» **What this task involves**:
Answer these questions from the magazine excerpt below:
(a) Which edition of Positively Newsworthy do the stories come from?
(b) On which river did the Recycled Island Foundation launch its floating park?
(c) What shape are the building blocks that form the basis of the floating landscape?

» **Text passage**:
☆ ☆ ☆ ☆ ☆ ☆ ☆
Home Happiness Positively Newsworthy: The Autumn 2018 Edition

Positively Newsworthy: The Autumn 2018 Edition

by Admin

These heartwarming stories from our Autumn 2018 edition of Positively Newsworthy are sure to lift your spirits! If you have not yet picked up your copy of our Autumn 2018 issue, check your local stockist or subscribe to receive the magazine direct to your door!

RecPk

Plastics potential

Local solutions to global problems

By Alison McEvoy

There are so many ways to interact with the ‘challenges’ the world is encountering. What I love most about the ‘zero heroes’ which are emerging in response to pollution and excess waste production, is their ingenious creativity.

These people, who wish to create a world in which there is zero wastage, have come up with some of the most pioneering and novel ideas around. Take the Recycled Island Foundation for example. They have recently launched the world’s first floating, recycled park on the Maas River in Rotterdam.

The students of Rotterdam University joined in and pioneered the idea of the floating hexagonal building blocks which form the basis of the floating landscape. On top of these is packed all the plastics which the foundation has retrieved using litter traps from the river and, similar to a roof garden, upon these is planted all kinds of greenery, from moss to small trees, and plenty of native plant species.
☆ ☆ ☆ ☆ ☆ ☆ ☆
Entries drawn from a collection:
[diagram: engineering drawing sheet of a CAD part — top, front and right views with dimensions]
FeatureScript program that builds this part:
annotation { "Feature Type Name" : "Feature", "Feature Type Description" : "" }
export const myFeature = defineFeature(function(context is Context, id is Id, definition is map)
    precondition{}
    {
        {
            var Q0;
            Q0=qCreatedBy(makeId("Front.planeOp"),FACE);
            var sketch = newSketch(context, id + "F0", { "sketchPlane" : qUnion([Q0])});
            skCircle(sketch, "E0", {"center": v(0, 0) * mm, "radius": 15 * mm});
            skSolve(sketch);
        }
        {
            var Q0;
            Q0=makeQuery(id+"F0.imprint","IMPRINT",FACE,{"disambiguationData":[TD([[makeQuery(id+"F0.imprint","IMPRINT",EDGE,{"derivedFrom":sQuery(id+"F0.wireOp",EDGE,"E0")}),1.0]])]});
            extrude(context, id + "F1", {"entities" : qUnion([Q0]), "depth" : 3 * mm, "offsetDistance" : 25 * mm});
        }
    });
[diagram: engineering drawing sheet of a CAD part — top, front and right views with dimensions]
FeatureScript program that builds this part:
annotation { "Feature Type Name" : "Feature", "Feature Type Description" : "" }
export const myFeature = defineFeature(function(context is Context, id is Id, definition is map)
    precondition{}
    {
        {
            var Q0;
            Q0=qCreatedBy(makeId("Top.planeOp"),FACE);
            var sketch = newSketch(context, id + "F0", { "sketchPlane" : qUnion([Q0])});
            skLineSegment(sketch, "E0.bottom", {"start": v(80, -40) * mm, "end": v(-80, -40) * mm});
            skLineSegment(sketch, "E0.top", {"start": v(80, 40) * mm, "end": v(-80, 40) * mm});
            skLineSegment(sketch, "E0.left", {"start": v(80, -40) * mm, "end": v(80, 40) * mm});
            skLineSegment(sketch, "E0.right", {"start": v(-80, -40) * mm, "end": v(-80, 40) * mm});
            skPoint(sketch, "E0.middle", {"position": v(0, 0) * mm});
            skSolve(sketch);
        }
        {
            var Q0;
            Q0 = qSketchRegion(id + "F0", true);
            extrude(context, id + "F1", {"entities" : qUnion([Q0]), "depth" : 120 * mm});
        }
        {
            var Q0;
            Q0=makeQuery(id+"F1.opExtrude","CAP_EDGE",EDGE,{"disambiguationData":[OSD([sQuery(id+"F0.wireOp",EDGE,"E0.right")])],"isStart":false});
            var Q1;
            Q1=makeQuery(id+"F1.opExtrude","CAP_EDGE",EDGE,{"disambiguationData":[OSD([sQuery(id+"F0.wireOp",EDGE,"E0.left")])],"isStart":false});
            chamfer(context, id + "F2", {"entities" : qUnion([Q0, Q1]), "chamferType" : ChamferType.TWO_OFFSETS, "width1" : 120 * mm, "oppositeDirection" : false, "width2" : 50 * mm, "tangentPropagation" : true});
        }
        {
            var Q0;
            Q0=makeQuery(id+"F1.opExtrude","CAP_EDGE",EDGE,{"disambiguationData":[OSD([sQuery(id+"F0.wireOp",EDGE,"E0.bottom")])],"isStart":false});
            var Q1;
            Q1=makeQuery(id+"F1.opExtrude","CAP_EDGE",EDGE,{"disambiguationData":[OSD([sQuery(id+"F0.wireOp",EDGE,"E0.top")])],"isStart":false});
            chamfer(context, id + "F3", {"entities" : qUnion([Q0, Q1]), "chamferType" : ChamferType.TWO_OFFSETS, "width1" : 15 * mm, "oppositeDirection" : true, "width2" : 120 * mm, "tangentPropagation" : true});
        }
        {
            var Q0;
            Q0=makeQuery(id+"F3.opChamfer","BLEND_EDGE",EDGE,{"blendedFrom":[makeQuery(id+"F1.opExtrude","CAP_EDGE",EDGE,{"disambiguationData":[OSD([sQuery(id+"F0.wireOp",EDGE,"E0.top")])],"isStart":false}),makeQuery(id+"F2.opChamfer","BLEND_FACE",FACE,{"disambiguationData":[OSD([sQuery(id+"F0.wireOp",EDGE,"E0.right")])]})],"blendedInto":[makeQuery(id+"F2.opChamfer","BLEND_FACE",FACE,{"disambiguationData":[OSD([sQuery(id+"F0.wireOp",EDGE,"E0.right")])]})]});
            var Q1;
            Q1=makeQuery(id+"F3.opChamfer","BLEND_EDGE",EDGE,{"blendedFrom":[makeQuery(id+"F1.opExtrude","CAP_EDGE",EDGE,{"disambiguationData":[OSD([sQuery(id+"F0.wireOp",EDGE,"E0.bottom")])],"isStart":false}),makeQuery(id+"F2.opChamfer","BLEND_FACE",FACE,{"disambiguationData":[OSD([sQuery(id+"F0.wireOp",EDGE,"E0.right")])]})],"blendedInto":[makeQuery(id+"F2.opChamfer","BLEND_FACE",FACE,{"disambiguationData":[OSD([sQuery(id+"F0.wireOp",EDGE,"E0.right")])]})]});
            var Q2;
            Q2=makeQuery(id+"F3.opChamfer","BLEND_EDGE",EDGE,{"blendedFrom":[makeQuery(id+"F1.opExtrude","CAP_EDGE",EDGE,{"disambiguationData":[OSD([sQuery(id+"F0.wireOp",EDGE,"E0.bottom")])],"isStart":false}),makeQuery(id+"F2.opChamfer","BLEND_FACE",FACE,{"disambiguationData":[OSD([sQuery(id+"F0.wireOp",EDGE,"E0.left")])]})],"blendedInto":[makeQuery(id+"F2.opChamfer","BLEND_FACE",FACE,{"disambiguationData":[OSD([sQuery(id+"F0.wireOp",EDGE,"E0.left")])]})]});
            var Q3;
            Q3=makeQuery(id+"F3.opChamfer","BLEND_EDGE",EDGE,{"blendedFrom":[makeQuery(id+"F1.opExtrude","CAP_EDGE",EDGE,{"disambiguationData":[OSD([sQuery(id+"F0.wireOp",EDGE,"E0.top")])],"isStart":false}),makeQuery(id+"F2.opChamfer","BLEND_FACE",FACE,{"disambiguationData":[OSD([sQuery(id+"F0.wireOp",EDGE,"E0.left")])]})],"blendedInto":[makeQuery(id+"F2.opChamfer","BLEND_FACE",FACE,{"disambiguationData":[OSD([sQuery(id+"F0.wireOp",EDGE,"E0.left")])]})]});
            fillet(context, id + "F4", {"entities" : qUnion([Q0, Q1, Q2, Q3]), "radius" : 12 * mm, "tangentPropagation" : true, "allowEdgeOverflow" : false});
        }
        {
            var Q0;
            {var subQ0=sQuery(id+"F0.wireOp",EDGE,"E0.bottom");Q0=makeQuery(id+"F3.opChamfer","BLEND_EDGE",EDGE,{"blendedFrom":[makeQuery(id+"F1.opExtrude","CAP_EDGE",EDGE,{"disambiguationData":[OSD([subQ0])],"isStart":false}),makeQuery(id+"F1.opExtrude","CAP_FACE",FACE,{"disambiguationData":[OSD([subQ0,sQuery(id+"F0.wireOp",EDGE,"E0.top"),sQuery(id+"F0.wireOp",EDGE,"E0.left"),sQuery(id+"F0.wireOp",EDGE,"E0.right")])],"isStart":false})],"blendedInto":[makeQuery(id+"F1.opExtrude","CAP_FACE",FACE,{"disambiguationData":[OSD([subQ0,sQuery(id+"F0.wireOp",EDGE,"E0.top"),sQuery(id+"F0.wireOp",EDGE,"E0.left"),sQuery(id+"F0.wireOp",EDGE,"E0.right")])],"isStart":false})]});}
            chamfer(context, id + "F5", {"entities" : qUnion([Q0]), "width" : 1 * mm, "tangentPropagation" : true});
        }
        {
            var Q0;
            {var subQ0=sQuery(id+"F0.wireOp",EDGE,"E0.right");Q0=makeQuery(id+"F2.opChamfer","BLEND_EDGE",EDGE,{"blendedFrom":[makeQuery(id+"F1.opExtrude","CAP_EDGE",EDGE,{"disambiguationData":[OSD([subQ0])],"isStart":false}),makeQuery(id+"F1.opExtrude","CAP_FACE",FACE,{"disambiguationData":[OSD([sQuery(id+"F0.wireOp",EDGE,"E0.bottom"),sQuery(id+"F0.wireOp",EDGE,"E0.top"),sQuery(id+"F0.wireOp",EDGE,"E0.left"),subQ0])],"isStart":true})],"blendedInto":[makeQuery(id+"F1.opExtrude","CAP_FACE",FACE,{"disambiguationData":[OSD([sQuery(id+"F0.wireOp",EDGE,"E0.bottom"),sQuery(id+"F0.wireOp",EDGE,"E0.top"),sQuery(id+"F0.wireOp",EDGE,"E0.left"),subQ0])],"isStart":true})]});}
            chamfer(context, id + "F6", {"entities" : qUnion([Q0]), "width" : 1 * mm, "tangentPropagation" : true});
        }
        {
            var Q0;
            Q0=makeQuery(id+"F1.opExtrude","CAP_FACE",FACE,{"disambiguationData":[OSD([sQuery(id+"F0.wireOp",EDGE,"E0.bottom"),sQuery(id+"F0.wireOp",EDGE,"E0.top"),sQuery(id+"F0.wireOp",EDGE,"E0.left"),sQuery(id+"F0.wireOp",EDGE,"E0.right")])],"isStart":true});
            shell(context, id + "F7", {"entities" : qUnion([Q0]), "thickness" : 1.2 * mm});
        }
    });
☆ ☆ ☆ ☆ ☆ ☆ ☆
» **Solved problem**:
(a) The Autumn 2018 edition.
(b) The Maas River in Rotterdam.
(c) Hexagonal.